Le jardinier paysagiste imagine et entretient des espaces verts harmonieux, en s’appuyant sur une bonne connaissance des végétaux et des contraintes du terrain. La condition physique compte presque autant que la créativité dans ce métier.
Le bac pro aménagements paysagers ou le BPA permettent de débuter. Le salaire annuel moyen tourne autour de 32 000 euros, avec des pointes à 3 500 euros brut mensuel sur les projets de grande envergure.
Bon à savoir : les métiers de l’artisanat de bouche et des espaces verts offrent souvent une transition plus douce pour les personnes en reconversion, car les formations courtes et la pratique en alternance y sont particulièrement développées.
La voie la plus rapide vers un métier manuel qui rapporte bien reste le CAP, accessible en un à deux ans, y compris pour les adultes en reconversion via la formation continue.
Le CAP se prépare en formation initiale, en alternance ou à distance pour les adultes, et débouche directement sur un poste opérationnel. Beaucoup s’y perdent au début, et c’est normal, mais la plupart des organismes proposent un accompagnement dédié aux candidats en reconversion.
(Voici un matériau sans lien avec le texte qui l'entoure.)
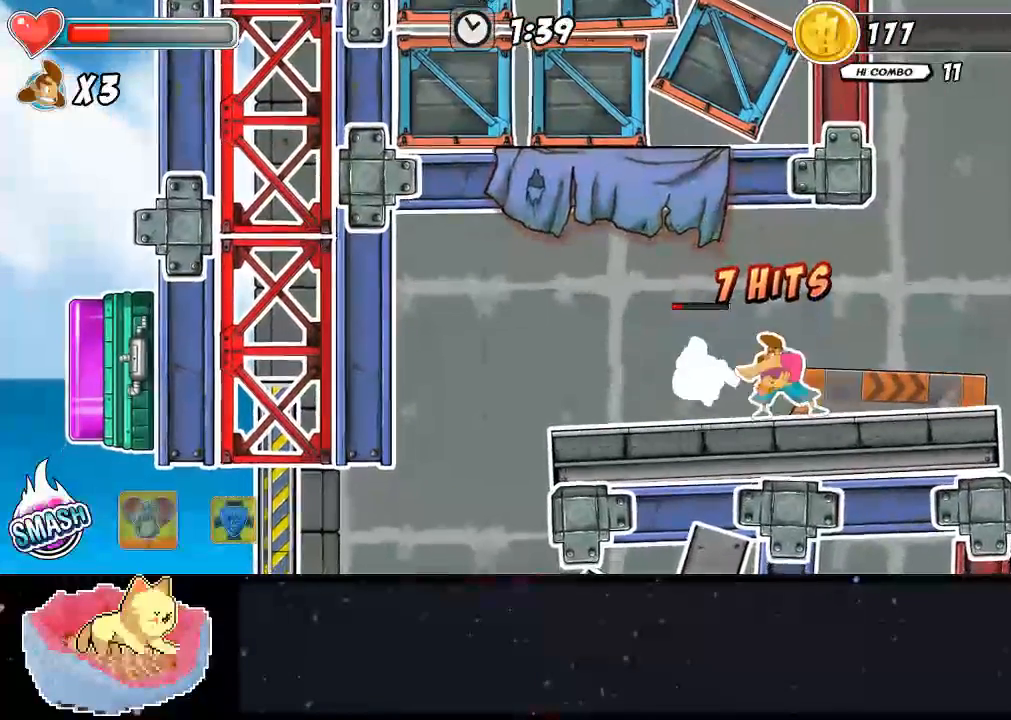
{"dt_ms": 1000, "buttons": ["A"], "left_stick": "center", "right_stick": "center"}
Le bac professionnel, le BP (brevet professionnel) ou le BTS permettent ensuite d’accéder à des postes à responsabilités, comme chef de chantier ou responsable d’atelier. Ces diplômes ne sont pas obligatoires pour démarrer, mais ils accélèrent nettement la progression salariale.
Le statut d’indépendant permet généralement de dépasser les plafonds de salaire observés chez les salariés, mais il implique aussi de gérer soi-même sa clientèle et sa trésorerie.
La voie salariée garantit un revenu fixe et une couverture sociale stable dès les premiers mois, un peu comme un filet de sécurité pendant qu’on apprend le métier sur le terrain. C’est souvent le choix le plus rassurant en début de reconversion.
À son compte, un plombier, un couvreur ou un carrossier peut facturer ses propres tarifs et multiplier les chantiers, ce qui explique des écarts de salaire allant parfois du simple au double par rapport au salariat. La contrepartie : il faut accepter une charge administrative supplémentaire et une rémunération moins prévisible au démarrage.
Le charpentier, l’électricien et le plombier figurent régulièrement parmi les métiers manuels les mieux payés en France, avec des salaires annuels moyens dépassant 40 000 euros pour les profils expérimentés, et des revenus encore plus élevés pour les indépendants.
Oui, la plupart des CAP et titres professionnels sont accessibles aux adultes en reconversion, sans diplôme initial dans le secteur visé. Les organismes de formation continue proposent des parcours courts, souvent finançables via le CPF, pour valider les compétences de base en quelques mois.
Les métiers manuels liés à la rénovation énergétique et aux nouvelles technologies du bâtiment ont le plus de visibilité à long terme. L’électricien et le plombier chauffagiste profitent directement de l’essor des panneaux solaires, des pompes à chaleur et de la domotique, deux secteurs où la demande dépasse déjà le nombre de profils qualifiés disponibles.
Le couvreur suit la même tendance avec les toitures photovoltaïques. Dans l’automobile, le mécanicien capable d’intervenir sur des véhicules électriques ou hybrides devient un profil rare et recherché, tout comme le cordiste sur les chantiers d’éoliennes ou de maintenance industrielle en hauteur.